== SOURCE MATERIAL ==
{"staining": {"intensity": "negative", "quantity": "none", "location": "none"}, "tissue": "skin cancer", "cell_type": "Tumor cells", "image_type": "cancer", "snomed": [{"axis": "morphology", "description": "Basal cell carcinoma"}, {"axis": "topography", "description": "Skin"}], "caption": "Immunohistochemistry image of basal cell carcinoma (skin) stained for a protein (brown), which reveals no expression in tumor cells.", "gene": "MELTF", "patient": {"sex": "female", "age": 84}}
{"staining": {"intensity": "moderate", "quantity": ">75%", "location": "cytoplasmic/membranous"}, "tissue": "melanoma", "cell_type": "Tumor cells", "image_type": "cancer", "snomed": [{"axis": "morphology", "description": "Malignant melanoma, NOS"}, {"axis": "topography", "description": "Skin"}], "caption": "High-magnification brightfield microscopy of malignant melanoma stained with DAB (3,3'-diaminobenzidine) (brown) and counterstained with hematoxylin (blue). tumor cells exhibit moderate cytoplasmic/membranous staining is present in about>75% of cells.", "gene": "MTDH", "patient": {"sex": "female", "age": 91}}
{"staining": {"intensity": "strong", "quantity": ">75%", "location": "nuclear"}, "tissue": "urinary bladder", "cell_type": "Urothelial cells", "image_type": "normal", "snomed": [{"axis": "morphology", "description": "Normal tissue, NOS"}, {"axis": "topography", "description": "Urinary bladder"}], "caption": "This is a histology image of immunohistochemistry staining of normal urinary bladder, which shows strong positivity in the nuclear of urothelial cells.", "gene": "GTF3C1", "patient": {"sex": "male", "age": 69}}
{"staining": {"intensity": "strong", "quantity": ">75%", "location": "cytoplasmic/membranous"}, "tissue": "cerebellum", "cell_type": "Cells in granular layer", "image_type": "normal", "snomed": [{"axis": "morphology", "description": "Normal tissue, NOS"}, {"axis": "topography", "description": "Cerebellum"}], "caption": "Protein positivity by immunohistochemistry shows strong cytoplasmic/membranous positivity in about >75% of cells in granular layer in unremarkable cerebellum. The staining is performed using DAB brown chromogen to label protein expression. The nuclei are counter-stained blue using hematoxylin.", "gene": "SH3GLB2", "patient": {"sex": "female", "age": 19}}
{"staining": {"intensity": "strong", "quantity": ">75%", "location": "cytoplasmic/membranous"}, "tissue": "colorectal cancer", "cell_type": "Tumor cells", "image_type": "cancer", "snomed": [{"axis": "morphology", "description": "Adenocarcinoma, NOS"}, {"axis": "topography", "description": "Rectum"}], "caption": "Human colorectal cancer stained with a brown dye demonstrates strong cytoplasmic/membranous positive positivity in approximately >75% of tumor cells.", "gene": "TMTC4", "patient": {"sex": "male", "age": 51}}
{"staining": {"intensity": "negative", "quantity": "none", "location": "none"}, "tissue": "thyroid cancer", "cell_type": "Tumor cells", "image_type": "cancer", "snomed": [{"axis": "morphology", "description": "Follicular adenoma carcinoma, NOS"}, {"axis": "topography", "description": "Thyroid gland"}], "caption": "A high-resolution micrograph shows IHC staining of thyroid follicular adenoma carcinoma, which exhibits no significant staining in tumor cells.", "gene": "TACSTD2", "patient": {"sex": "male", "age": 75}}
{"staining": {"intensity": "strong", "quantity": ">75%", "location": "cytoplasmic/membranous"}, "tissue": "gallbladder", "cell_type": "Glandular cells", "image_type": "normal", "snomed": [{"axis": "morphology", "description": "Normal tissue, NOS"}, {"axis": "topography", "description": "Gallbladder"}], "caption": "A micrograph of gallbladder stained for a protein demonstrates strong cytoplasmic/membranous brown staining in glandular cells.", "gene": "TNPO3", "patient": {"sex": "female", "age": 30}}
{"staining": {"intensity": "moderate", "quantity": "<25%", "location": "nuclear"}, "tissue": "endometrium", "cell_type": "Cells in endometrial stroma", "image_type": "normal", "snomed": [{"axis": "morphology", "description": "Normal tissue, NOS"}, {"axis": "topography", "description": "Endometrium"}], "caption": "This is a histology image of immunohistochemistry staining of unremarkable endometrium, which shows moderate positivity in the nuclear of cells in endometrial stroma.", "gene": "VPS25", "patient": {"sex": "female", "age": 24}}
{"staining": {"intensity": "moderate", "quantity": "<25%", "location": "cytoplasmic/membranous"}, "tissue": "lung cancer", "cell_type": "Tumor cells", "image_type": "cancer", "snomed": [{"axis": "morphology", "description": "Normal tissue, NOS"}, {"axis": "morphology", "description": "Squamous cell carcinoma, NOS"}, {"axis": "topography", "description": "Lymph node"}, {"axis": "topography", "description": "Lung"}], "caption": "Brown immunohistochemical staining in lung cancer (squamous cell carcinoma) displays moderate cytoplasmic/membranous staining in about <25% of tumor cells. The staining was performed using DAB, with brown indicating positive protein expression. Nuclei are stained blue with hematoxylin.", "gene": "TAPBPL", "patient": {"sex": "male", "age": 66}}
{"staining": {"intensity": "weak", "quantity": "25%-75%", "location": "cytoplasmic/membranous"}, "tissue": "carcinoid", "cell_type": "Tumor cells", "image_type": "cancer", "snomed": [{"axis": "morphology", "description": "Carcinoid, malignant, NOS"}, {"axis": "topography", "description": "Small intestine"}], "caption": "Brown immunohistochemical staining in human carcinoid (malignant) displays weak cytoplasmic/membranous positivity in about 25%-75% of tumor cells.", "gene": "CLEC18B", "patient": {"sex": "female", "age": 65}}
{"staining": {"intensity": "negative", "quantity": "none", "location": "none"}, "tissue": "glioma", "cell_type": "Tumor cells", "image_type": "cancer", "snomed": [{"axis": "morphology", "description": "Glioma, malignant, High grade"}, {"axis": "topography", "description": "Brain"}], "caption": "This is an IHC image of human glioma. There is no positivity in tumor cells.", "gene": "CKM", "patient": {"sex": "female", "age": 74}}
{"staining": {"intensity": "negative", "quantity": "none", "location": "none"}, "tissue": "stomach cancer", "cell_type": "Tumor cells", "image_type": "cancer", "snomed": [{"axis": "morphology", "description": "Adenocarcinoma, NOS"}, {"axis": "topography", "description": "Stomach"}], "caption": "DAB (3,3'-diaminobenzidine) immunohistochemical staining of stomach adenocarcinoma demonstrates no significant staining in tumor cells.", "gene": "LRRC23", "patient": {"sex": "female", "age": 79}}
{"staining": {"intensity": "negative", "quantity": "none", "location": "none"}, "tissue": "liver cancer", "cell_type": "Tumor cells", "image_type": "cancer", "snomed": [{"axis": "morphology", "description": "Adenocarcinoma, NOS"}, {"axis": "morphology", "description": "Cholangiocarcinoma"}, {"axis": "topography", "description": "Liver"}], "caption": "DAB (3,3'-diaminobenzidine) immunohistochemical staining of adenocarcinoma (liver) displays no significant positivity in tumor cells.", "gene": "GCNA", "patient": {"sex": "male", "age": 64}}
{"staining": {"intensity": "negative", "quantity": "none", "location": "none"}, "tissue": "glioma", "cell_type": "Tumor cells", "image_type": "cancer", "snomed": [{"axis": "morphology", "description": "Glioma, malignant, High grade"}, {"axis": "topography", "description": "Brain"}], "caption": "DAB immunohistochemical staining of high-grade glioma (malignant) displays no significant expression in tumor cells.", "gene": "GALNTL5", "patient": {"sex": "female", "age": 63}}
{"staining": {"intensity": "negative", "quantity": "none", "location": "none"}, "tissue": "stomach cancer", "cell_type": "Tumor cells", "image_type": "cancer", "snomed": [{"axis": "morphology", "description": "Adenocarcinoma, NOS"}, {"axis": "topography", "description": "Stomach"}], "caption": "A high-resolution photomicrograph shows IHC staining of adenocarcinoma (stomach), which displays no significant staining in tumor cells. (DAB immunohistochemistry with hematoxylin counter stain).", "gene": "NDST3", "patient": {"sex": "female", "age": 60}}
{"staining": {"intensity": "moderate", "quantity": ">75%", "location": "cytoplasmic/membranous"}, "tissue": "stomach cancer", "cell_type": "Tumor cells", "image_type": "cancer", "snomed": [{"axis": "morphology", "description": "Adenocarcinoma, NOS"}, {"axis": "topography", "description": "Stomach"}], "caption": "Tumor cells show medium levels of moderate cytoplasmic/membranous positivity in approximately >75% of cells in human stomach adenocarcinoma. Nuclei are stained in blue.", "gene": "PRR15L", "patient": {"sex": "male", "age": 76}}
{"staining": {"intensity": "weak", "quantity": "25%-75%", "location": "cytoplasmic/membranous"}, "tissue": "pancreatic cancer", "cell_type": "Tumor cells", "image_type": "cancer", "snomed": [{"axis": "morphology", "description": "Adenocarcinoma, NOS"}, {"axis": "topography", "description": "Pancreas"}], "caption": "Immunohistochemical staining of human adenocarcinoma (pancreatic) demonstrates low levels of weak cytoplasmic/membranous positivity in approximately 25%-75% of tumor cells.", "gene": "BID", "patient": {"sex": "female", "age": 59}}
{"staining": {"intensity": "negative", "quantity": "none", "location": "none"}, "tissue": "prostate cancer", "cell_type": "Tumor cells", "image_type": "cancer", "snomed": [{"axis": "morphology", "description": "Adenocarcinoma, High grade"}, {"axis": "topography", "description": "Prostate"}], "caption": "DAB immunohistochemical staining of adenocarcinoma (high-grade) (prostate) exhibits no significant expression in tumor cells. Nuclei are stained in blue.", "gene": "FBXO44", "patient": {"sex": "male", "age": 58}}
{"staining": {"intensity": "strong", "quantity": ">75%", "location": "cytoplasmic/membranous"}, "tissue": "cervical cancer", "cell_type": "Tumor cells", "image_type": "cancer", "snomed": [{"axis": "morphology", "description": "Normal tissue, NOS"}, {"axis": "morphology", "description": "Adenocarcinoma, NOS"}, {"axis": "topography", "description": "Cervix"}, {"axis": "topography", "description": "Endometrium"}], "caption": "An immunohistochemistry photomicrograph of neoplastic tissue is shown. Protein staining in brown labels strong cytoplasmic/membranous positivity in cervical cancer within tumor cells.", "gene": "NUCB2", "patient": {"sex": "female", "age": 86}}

== YOUR GOAL ==
From the records above, pull every line that carries the word "weak".

== EXERCISE SOLUTION ==
{"staining": {"intensity": "weak", "quantity": "25%-75%", "location": "cytoplasmic/membranous"}, "tissue": "carcinoid", "cell_type": "Tumor cells", "image_type": "cancer", "snomed": [{"axis": "morphology", "description": "Carcinoid, malignant, NOS"}, {"axis": "topography", "description": "Small intestine"}], "caption": "Brown immunohistochemical staining in human carcinoid (malignant) displays weak cytoplasmic/membranous positivity in about 25%-75% of tumor cells.", "gene": "CLEC18B", "patient": {"sex": "female", "age": 65}}
{"staining": {"intensity": "weak", "quantity": "25%-75%", "location": "cytoplasmic/membranous"}, "tissue": "pancreatic cancer", "cell_type": "Tumor cells", "image_type": "cancer", "snomed": [{"axis": "morphology", "description": "Adenocarcinoma, NOS"}, {"axis": "topography", "description": "Pancreas"}], "caption": "Immunohistochemical staining of human adenocarcinoma (pancreatic) demonstrates low levels of weak cytoplasmic/membranous positivity in approximately 25%-75% of tumor cells.", "gene": "BID", "patient": {"sex": "female", "age": 59}}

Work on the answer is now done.